Venous leg ulceration can be attributed to reflux, or incompetence, of the valves within the superficial, perforating or deep venous systems. Additionally, obstruction of the deep venous system can also lead to ulceration and difficulty in ulcer healing, despite conservative measures including compression, debridement and wound care.
Dr. Lawrence led a team of venous specialists from 11 institutions across the United States. They evaluated 832 patients who had been treated with compression therapy for at least two months between 2013 and 2017, and determined healing and recurrence rates following various treatment modalities.
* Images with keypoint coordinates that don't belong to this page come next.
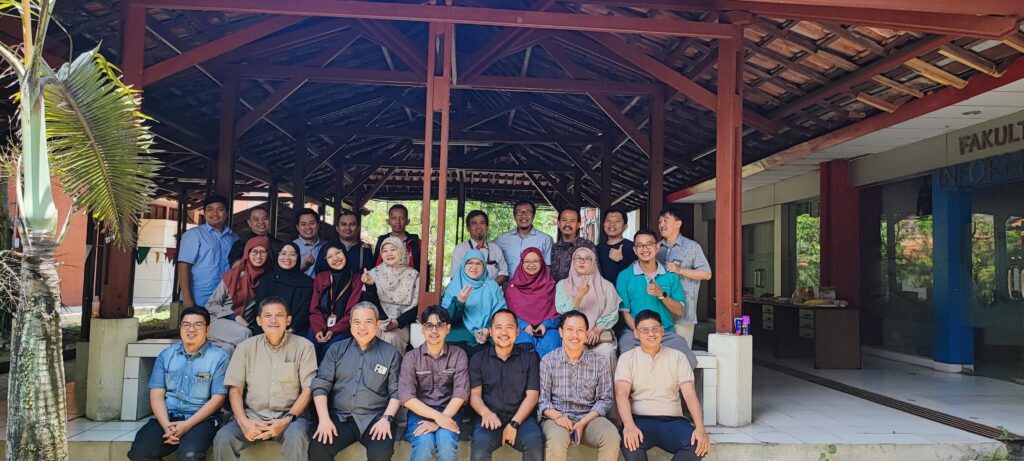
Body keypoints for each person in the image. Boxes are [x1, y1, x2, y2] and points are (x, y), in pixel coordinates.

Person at [213, 297, 317, 461]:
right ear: (259, 321)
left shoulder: (304, 347)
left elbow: (308, 390)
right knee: (224, 437)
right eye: (268, 316)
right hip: (252, 417)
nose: (273, 320)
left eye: (279, 315)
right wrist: (243, 421)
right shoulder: (245, 347)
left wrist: (287, 419)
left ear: (288, 320)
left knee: (296, 437)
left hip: (290, 418)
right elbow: (235, 390)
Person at [128, 307, 229, 461]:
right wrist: (166, 425)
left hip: (201, 419)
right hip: (167, 417)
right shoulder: (166, 355)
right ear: (180, 328)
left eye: (198, 325)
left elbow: (218, 399)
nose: (191, 329)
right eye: (186, 325)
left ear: (207, 329)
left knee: (189, 455)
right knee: (139, 452)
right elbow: (156, 396)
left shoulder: (219, 358)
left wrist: (186, 425)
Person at [308, 302, 402, 461]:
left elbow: (397, 391)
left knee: (380, 454)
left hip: (376, 418)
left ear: (377, 324)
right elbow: (321, 385)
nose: (362, 327)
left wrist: (387, 419)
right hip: (341, 418)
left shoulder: (390, 353)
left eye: (368, 322)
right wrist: (324, 419)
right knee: (318, 449)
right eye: (357, 322)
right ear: (350, 324)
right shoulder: (336, 349)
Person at [616, 310, 711, 461]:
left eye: (655, 329)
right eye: (644, 330)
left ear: (662, 330)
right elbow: (621, 394)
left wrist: (700, 428)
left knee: (697, 445)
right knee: (630, 445)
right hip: (640, 421)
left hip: (673, 422)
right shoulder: (627, 359)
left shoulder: (678, 357)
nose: (651, 334)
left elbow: (689, 394)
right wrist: (628, 426)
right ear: (636, 333)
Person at [539, 311, 620, 461]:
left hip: (589, 418)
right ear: (561, 332)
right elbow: (543, 401)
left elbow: (605, 399)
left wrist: (582, 423)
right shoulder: (548, 361)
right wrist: (559, 417)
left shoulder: (599, 362)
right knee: (556, 441)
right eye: (569, 329)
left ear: (587, 333)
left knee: (611, 436)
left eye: (580, 330)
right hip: (556, 418)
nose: (575, 335)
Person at [469, 309, 544, 461]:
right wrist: (485, 413)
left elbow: (532, 396)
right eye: (498, 327)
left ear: (517, 331)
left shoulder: (530, 358)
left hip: (522, 419)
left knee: (535, 446)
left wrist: (514, 424)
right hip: (490, 418)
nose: (504, 332)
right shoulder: (478, 359)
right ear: (491, 331)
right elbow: (475, 395)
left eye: (509, 327)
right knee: (479, 449)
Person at [617, 230, 696, 369]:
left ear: (657, 247)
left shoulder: (670, 276)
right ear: (635, 250)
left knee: (688, 361)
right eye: (640, 245)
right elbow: (624, 312)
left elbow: (679, 310)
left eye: (649, 244)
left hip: (664, 333)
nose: (645, 249)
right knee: (627, 360)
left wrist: (662, 295)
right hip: (634, 333)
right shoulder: (624, 276)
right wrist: (640, 332)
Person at [399, 306, 469, 461]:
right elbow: (406, 396)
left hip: (450, 412)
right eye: (429, 326)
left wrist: (439, 422)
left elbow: (461, 393)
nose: (434, 330)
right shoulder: (412, 357)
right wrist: (438, 418)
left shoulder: (458, 355)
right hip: (419, 414)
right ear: (422, 329)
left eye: (439, 325)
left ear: (448, 329)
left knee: (446, 442)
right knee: (423, 442)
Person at [555, 247, 620, 373]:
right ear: (573, 261)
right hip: (574, 336)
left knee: (606, 352)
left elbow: (613, 312)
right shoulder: (562, 285)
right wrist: (580, 295)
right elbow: (564, 312)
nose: (582, 261)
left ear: (593, 262)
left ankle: (607, 386)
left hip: (600, 335)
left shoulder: (606, 286)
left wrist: (597, 329)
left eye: (587, 259)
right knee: (572, 353)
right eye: (578, 258)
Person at [308, 242, 377, 361]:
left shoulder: (357, 279)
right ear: (326, 261)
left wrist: (333, 331)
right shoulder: (321, 278)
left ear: (344, 253)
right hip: (320, 324)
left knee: (331, 348)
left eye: (337, 253)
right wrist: (319, 329)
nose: (335, 258)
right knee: (310, 345)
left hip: (344, 327)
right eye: (330, 257)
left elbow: (354, 312)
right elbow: (314, 309)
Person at [656, 206, 712, 348]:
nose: (661, 224)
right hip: (660, 311)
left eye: (666, 220)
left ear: (678, 223)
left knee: (682, 353)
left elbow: (706, 274)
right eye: (660, 221)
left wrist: (680, 270)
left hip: (684, 313)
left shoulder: (692, 247)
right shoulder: (656, 248)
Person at [206, 237, 269, 355]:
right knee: (246, 334)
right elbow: (211, 305)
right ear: (247, 253)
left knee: (228, 349)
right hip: (220, 321)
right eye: (254, 251)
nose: (258, 256)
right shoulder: (233, 275)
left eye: (263, 252)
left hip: (242, 327)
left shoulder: (267, 278)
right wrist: (234, 316)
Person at [177, 194, 238, 309]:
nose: (215, 213)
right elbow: (183, 266)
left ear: (226, 213)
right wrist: (187, 298)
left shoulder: (233, 238)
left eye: (220, 209)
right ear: (204, 212)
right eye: (210, 209)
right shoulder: (194, 235)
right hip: (199, 298)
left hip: (225, 299)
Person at [443, 249, 507, 356]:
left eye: (478, 264)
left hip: (487, 338)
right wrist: (459, 302)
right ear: (464, 265)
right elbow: (445, 319)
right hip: (458, 337)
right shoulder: (454, 286)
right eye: (470, 263)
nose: (474, 267)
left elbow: (502, 314)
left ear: (484, 266)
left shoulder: (492, 286)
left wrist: (489, 330)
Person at [362, 236, 419, 352]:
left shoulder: (413, 275)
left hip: (401, 323)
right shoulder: (374, 273)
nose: (389, 253)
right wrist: (370, 286)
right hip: (377, 321)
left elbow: (416, 308)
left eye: (393, 249)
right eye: (385, 250)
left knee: (391, 338)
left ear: (402, 251)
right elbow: (368, 304)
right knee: (366, 335)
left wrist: (397, 322)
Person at [505, 248, 561, 357]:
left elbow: (558, 314)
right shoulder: (512, 287)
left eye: (535, 261)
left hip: (548, 329)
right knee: (524, 351)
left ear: (542, 263)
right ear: (521, 263)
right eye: (527, 261)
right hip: (521, 328)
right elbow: (509, 314)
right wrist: (524, 325)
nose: (531, 264)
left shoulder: (551, 285)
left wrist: (546, 325)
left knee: (551, 349)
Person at [252, 242, 314, 338]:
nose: (287, 257)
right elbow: (259, 308)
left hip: (294, 331)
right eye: (283, 253)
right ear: (278, 256)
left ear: (298, 258)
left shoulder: (307, 282)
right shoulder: (267, 280)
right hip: (265, 330)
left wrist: (292, 329)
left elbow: (304, 311)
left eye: (292, 254)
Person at [494, 200, 553, 275]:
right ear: (514, 216)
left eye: (528, 212)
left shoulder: (545, 239)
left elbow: (548, 267)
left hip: (536, 283)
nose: (523, 215)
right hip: (509, 282)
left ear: (533, 215)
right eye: (519, 212)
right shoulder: (502, 239)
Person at [452, 210, 509, 285]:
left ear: (487, 227)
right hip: (469, 292)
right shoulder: (460, 249)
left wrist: (489, 288)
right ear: (468, 228)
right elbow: (456, 277)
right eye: (474, 223)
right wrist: (477, 290)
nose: (478, 226)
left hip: (492, 291)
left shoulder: (495, 249)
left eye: (482, 223)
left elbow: (504, 274)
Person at [314, 209, 375, 274]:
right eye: (343, 224)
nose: (347, 228)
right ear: (337, 228)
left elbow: (370, 274)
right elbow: (319, 273)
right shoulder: (326, 248)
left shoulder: (365, 250)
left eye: (352, 224)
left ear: (358, 228)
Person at [550, 207, 596, 281]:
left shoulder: (588, 246)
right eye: (564, 220)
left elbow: (595, 274)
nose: (567, 224)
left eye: (572, 221)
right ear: (558, 223)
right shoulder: (554, 247)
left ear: (578, 225)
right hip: (556, 288)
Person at [373, 204, 422, 270]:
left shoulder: (416, 242)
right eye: (394, 218)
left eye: (402, 218)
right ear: (388, 221)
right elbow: (376, 265)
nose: (398, 222)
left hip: (410, 276)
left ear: (407, 221)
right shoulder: (382, 241)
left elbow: (423, 267)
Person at [596, 208, 636, 284]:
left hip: (624, 291)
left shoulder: (632, 248)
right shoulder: (598, 248)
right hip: (602, 291)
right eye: (608, 220)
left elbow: (636, 276)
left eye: (617, 221)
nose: (612, 224)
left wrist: (620, 261)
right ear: (603, 224)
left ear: (625, 226)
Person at [294, 208, 326, 277]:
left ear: (318, 225)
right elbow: (286, 276)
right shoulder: (291, 247)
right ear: (297, 227)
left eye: (311, 223)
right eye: (303, 224)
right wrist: (304, 266)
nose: (308, 227)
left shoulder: (326, 247)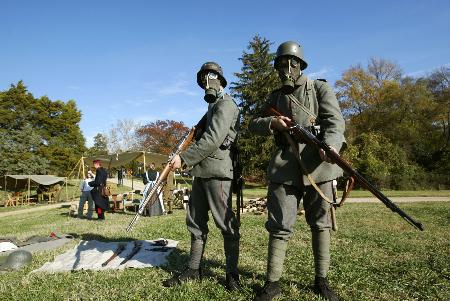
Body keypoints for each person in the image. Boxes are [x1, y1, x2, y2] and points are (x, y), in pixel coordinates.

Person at [249, 41, 346, 301]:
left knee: (320, 225)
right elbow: (253, 123)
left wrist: (332, 146)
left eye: (292, 63)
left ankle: (321, 280)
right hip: (284, 168)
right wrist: (273, 122)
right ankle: (272, 284)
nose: (287, 68)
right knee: (279, 226)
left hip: (319, 167)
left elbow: (335, 122)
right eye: (282, 64)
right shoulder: (274, 97)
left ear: (301, 64)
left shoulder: (319, 88)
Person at [163, 62, 241, 291]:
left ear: (220, 80)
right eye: (204, 78)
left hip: (217, 173)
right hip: (202, 172)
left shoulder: (226, 105)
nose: (208, 82)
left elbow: (213, 139)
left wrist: (184, 158)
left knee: (226, 224)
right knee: (196, 223)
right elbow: (198, 134)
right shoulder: (212, 108)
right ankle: (193, 269)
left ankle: (232, 274)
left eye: (212, 77)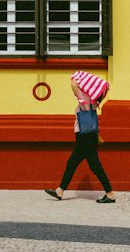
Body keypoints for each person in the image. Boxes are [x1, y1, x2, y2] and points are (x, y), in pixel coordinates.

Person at [46, 71, 115, 202]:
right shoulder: (94, 101)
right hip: (87, 136)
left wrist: (75, 76)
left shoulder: (86, 102)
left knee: (94, 164)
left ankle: (110, 193)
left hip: (85, 136)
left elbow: (74, 86)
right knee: (72, 163)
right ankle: (60, 191)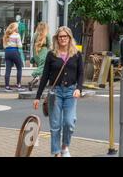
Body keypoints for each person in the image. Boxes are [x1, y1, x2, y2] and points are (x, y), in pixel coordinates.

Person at [33, 26, 83, 157]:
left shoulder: (76, 54)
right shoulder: (51, 54)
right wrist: (37, 97)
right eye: (60, 36)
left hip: (71, 92)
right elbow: (44, 76)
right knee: (55, 125)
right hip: (55, 93)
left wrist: (79, 89)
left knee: (69, 123)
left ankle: (65, 146)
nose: (63, 39)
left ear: (70, 38)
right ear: (57, 38)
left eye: (65, 36)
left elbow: (81, 74)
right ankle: (56, 153)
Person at [28, 22, 51, 91]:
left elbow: (32, 45)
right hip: (44, 53)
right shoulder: (47, 34)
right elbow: (49, 45)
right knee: (44, 69)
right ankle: (35, 77)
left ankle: (35, 82)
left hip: (36, 53)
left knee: (43, 71)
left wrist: (34, 56)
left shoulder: (35, 35)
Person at [3, 22, 25, 92]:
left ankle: (7, 86)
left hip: (7, 52)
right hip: (15, 51)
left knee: (8, 70)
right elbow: (20, 45)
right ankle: (18, 85)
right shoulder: (17, 35)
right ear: (15, 28)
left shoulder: (6, 35)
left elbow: (4, 46)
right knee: (19, 68)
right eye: (17, 27)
Treatment Modalities and Results
Conservative measures (compression, wound care) alone
75 percent at 36 months
15 percent at 24 months
Truncal vein ablation alone
51 percent at 36 months
19 percent at 24 months
Truncal plus perforating vein ablation
68 percent at 36 months
18 percent at 24 months
Deep venous stenting
77 percent at 36 months
27 percent at 36 months
All three procedures
87 percent at 36 months
26 percent at 24 months
“In our study, we found that ulcer size correlated with venous reflux affecting more than one level (perforator, superficial, or deep), and patients having the largest ulcers also had the most significant multilevel disease,” said Dr. Lawrence. “Further, large ulcers are not only more complex, but healing is impacted by ulcer duration, depth, frequency of debridement, and quality of wound care.”
The authors conclude that elimination of truncal and perforating venous reflux, along with correction of deep venous obstruction, significantly contributes to the healing of recalcitrant CLU. They also recommend that evaluation of the deep system for stenosis is often helpful in patients who fail to heal despite correction of superficial venous reflux.